Also setze ich mich in den nächsten Bus, was überraschenderweise schneller geht als eine Zugfahrt und bin,ehe ich mich versehe, wieder zurück in Oxford.

Nun heißt es wieder zurück in die Wohnung...
Ein wenig mulmig ist mir aufgrund dessen doch, jedoch ist es gar nicht so schlimm, als ich in den Flur trete.
Nelly hatte ihren Schlüssel wohl auf die Anrichte gelegt, denn ich kann mich nicht daran erinnern, einen dorthin gelegt zu haben.

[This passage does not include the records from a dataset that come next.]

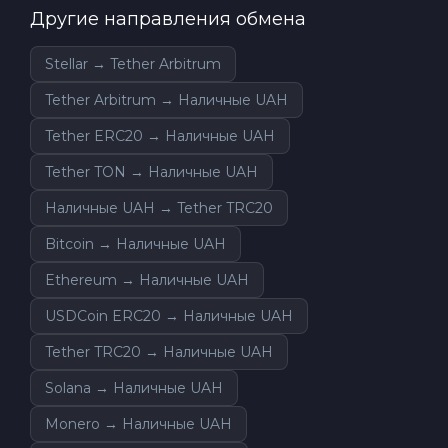
Другие направления обмена
Stellar → Tether Arbitrum
Tether Arbitrum → Наличные UAH
Tether ERC20 → Наличные UAH
Tether TON → Наличные UAH
Наличные UAH → Tether TRC20
Bitcoin → Наличные UAH
Ethereum → Наличные UAH
USDCoin ERC20 → Наличные UAH
Tether TRC20 → Наличные UAH
Solana → Наличные UAH
Monero → Наличные UAH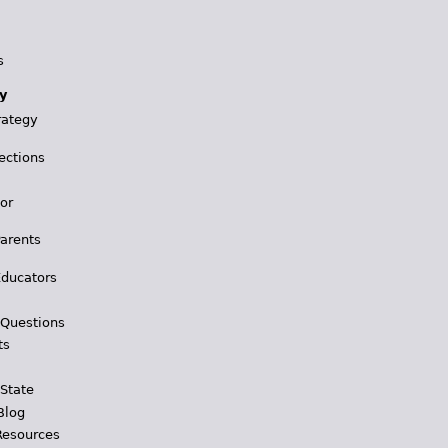
s
y
rategy
ections
for
Parents
Educators
 Questions
ts
 State
Blog
Resources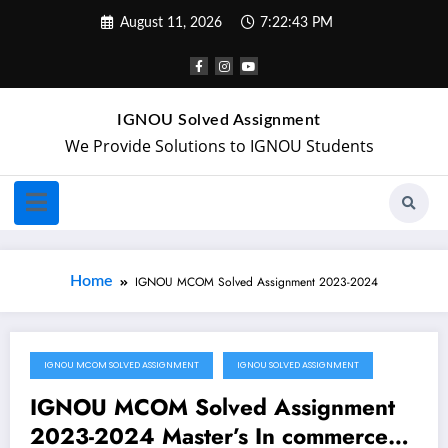
August 11, 2026
7:22:44 PM
IGNOU Solved Assignment
We Provide Solutions to IGNOU Students
Home
IGNOU MCOM Solved Assignment 2023-2024
IGNOU MCOM SOLVED ASSIGNMENT
IGNOU SOLVED ASSIGNMENT
February 25, 2023
IGNOU MCOM Solved Assignment
2023-2024 Master’s In commerce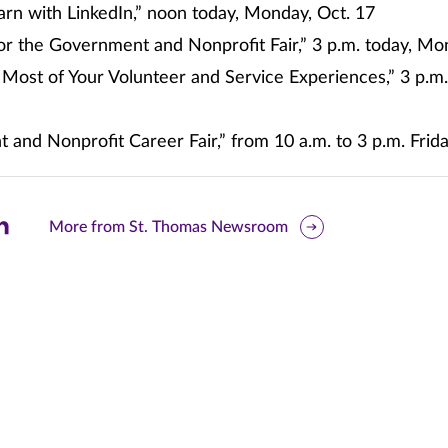
arn with LinkedIn,” noon today, Monday, Oct. 17
or the Government and Nonprofit Fair,” 3 p.m. today, Mo
 Most of Your Volunteer and Service Experiences,” 3 p.
and Nonprofit Career Fair,” from 10 a.m. to 3 p.m. Frida
are
More from St. Thomas Newsroom
is
ge
r
nkedIn
pens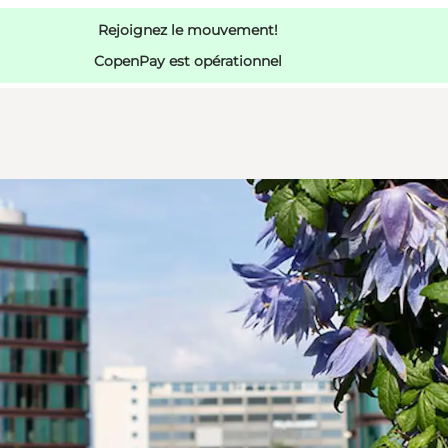
Rejoignez le mouvement!
CopenPay est opérationnel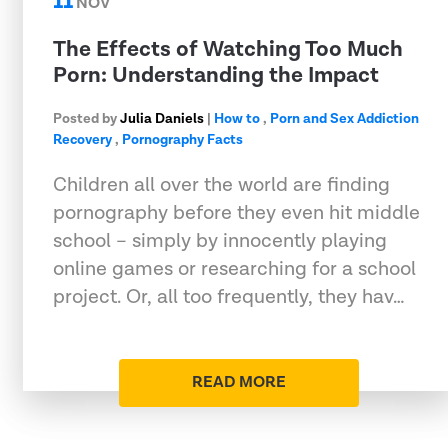
11
NOV
The Effects of Watching Too Much
Porn: Understanding the Impact
Posted by
Julia Daniels
|
How to
,
Porn and Sex Addiction
Recovery
,
Pornography Facts
Children all over the world are finding
pornography before they even hit middle
school – simply by innocently playing
online games or researching for a school
project. Or, all too frequently, they hav…
READ MORE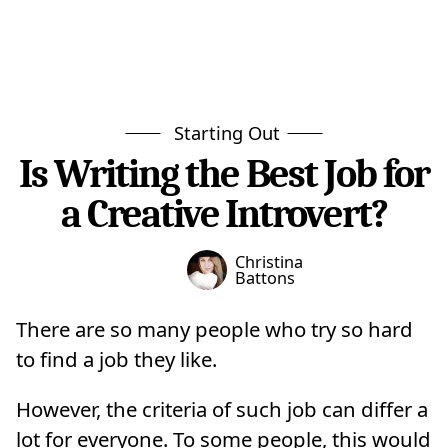
Starting Out
Is Writing the Best Job for
a Creative Introvert?
Christina
Battons
There are so many people who try so hard
to find a job they like.
However, the criteria of such job can differ a
lot for everyone. To some people, this would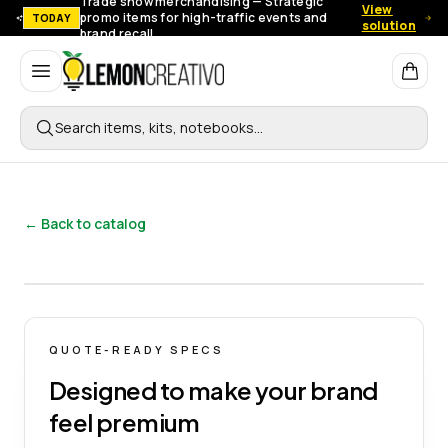
Trade show merchandising — Strategic
View
promo items for high-traffic events and
TODAY
solution
brand recall.
Lemon Creativo
Search items, kits, notebooks…
← Back to catalog
QUOTE-READY SPECS
Designed to make your brand
feel premium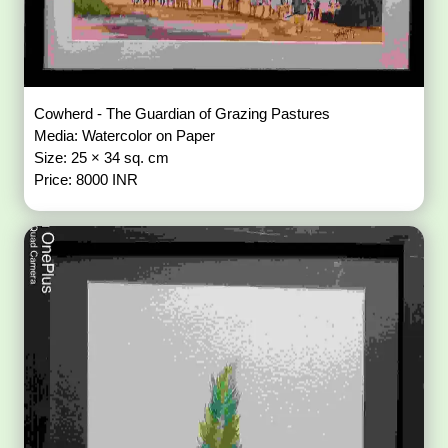
Cowherd - The Guardian of Grazing Pastures
Media: Watercolor on Paper
Size: 25 × 34 sq. cm
Price: 8000 INR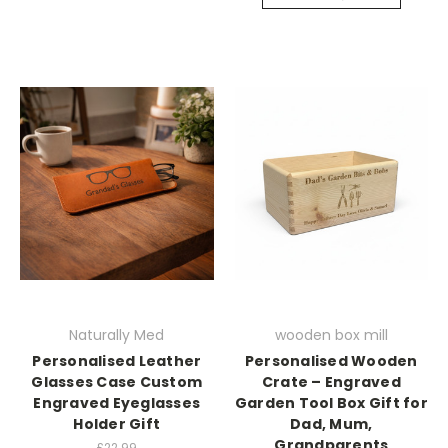
Naturally Med
wooden box mill
Personalised Leather
Personalised Wooden
Glasses Case Custom
Crate – Engraved
Engraved Eyeglasses
Garden Tool Box Gift for
Holder Gift
Dad, Mum,
Grandparents
£22.99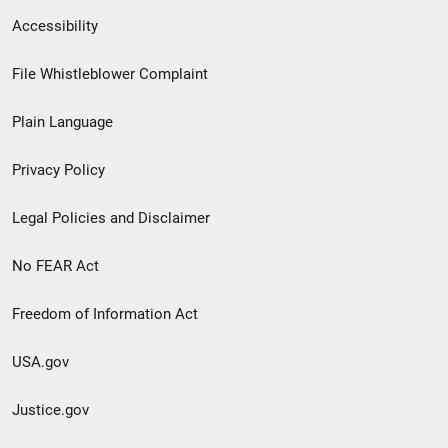
Secondary
Accessibility
Footer
File Whistleblower Complaint
link
Plain Language
menu
Privacy Policy
Legal Policies and Disclaimer
No FEAR Act
Freedom of Information Act
USA.gov
Justice.gov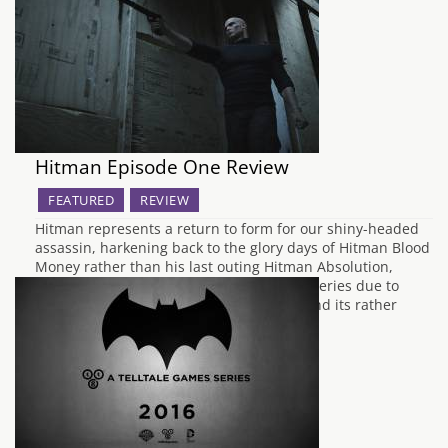
Hitman Episode One Review
FEATURED
REVIEW
Hitman represents a return to form for our shiny-headed
assassin, harkening back to the glory days of Hitman Blood
Money rather than his last outing Hitman Absolution,
which was poorly received by fans of the series due to
both its attempts to humanise Agent 47 and its rather
lacking story…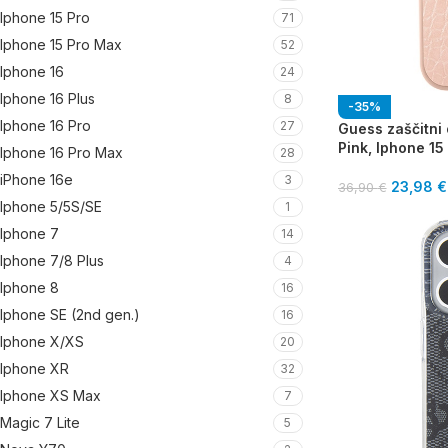
Iphone 15 Pro
71
Iphone 15 Pro Max
52
Iphone 16
24
Iphone 16 Plus
8
-35%
Iphone 16 Pro
27
Guess zaščitni
Pink, Iphone 15
Iphone 16 Pro Max
28
iPhone 16e
3
23,98
€
36,90
€
Iphone 5/5S/SE
1
Iphone 7
14
Iphone 7/8 Plus
4
Iphone 8
16
Iphone SE (2nd gen.)
16
Iphone X/XS
20
Iphone XR
32
Iphone XS Max
7
Magic 7 Lite
5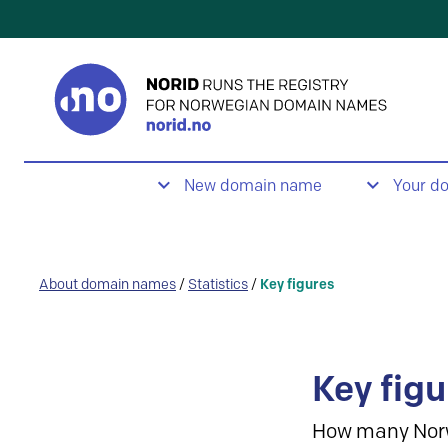
New domain name
Your d
About domain names
/
Statistics
/
Key figures
Key figu
How many Nor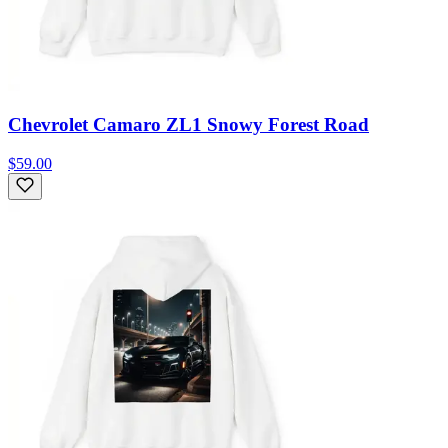
Chevrolet Camaro ZL1 Snowy Forest Road
$59.00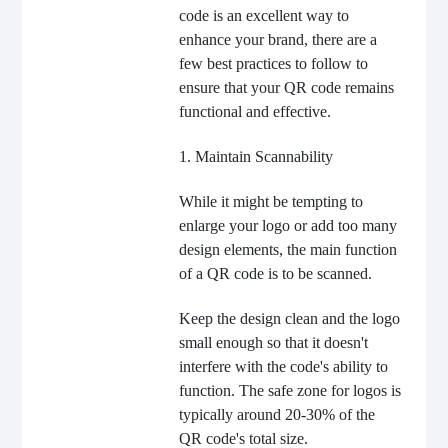
code is an excellent way to
enhance your brand, there are a
few best practices to follow to
ensure that your QR code remains
functional and effective.
1. Maintain Scannability
While it might be tempting to
enlarge your logo or add too many
design elements, the main function
of a QR code is to be scanned.
Keep the design clean and the logo
small enough so that it doesn't
interfere with the code's ability to
function. The safe zone for logos is
typically around 20-30% of the
QR code's total size.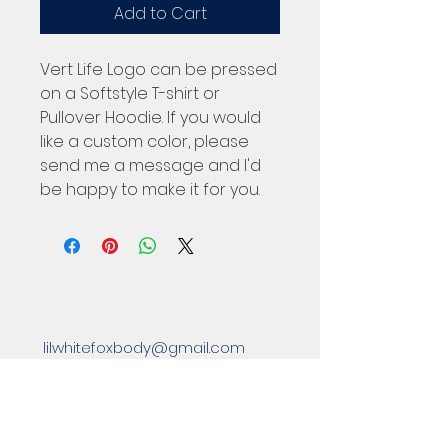
Add to Cart
Vert Life Logo can be pressed
on a Softstyle T-shirt or
Pullover Hoodie. If you would
like a custom color, please
send me a message and I'd
be happy to make it for you.
lilwhitefoxbody@gmail.com
Located in Eastpointe, MI 48021
Subscribe to Our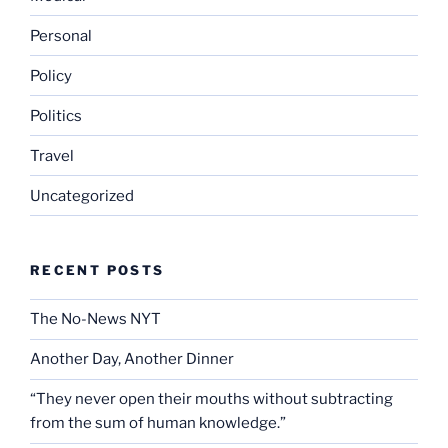
Personal
Policy
Politics
Travel
Uncategorized
RECENT POSTS
The No-News NYT
Another Day, Another Dinner
“They never open their mouths without subtracting
from the sum of human knowledge.”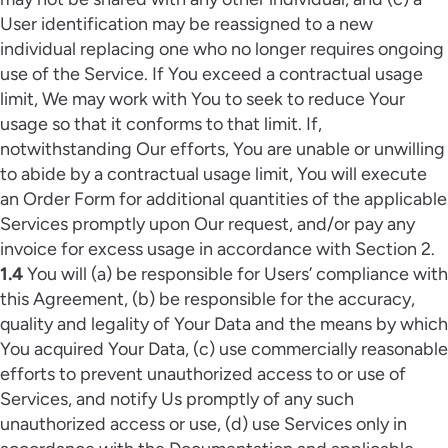
User identification may be reassigned to a new
individual replacing one who no longer requires ongoing
use of the Service. If You exceed a contractual usage
limit, We may work with You to seek to reduce Your
usage so that it conforms to that limit. If,
notwithstanding Our efforts, You are unable or unwilling
to abide by a contractual usage limit, You will execute
an Order Form for additional quantities of the applicable
Services promptly upon Our request, and/or pay any
invoice for excess usage in accordance with Section 2.
1.4
You will (a) be responsible for Users’ compliance with
this Agreement, (b) be responsible for the accuracy,
quality and legality of Your Data and the means by which
You acquired Your Data, (c) use commercially reasonable
efforts to prevent unauthorized access to or use of
Services, and notify Us promptly of any such
unauthorized access or use, (d) use Services only in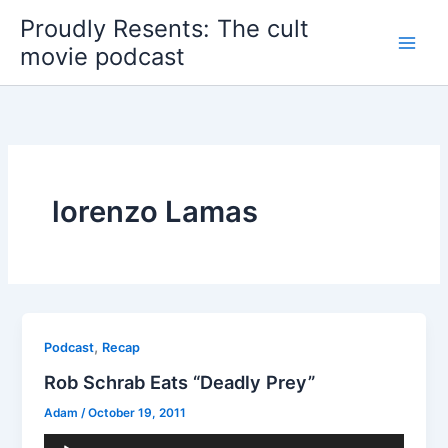
Skip
Proudly Resents: The cult
to
movie podcast
content
lorenzo Lamas
,
Podcast
Recap
Rob Schrab Eats “Deadly Prey”
Adam
/
October 19, 2011
Audio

Dann war sie also schon hier...ist auch gut so, denn ich will ihr nicht unter die Augen treten.
Tief einatmend trete ich ins Schlafzimmer, packe meine Koffer aus Österreich aus, packe ihn dann direkt wieder ein.

Dabei fällt mir auf, dass ich noch immer Oscars Pulli trage.
Scheinbar habe ich ihn wieder angezogen, nachdem ich aufgestanden bin.

Oscar hat auch nichts gesagt, also sollte es genügen, wenn ihm diesen Morgen wieder gebe.
Der weiche Stoff fühlt sich aber auch unglaublich weich auf meiner Haut an und riecht wirklich...er riecht nach Oscar.

Für einen kurzen Moment atme ich den Duft ein und merke, wie ich mich ein wenig beruhige.
Das macht keinen Sinn.

Schnell schüttle ich den Kopf, ehe ich weiter einpacke und danach mir etwas zu essen mache.
Noch immer habe ich nicht wirklich Hunger, aber ein simpler Salat geht immer und passt auch in den Ernährungsplan, den ich in den letzten paar Stunden wirklich grandios missachtet habe.

Damals geht es, aufgrund dieser Tatsache, noch einmal Joggen, ehe ich mich nach einer schnellen Dusche aufs Sofa werfe.
In genau diesem Moment überrennt mich noch einmal alles, was passiert ist.
Tränen fließen erneut und frustriert schlage ich in eines der Sofakissen.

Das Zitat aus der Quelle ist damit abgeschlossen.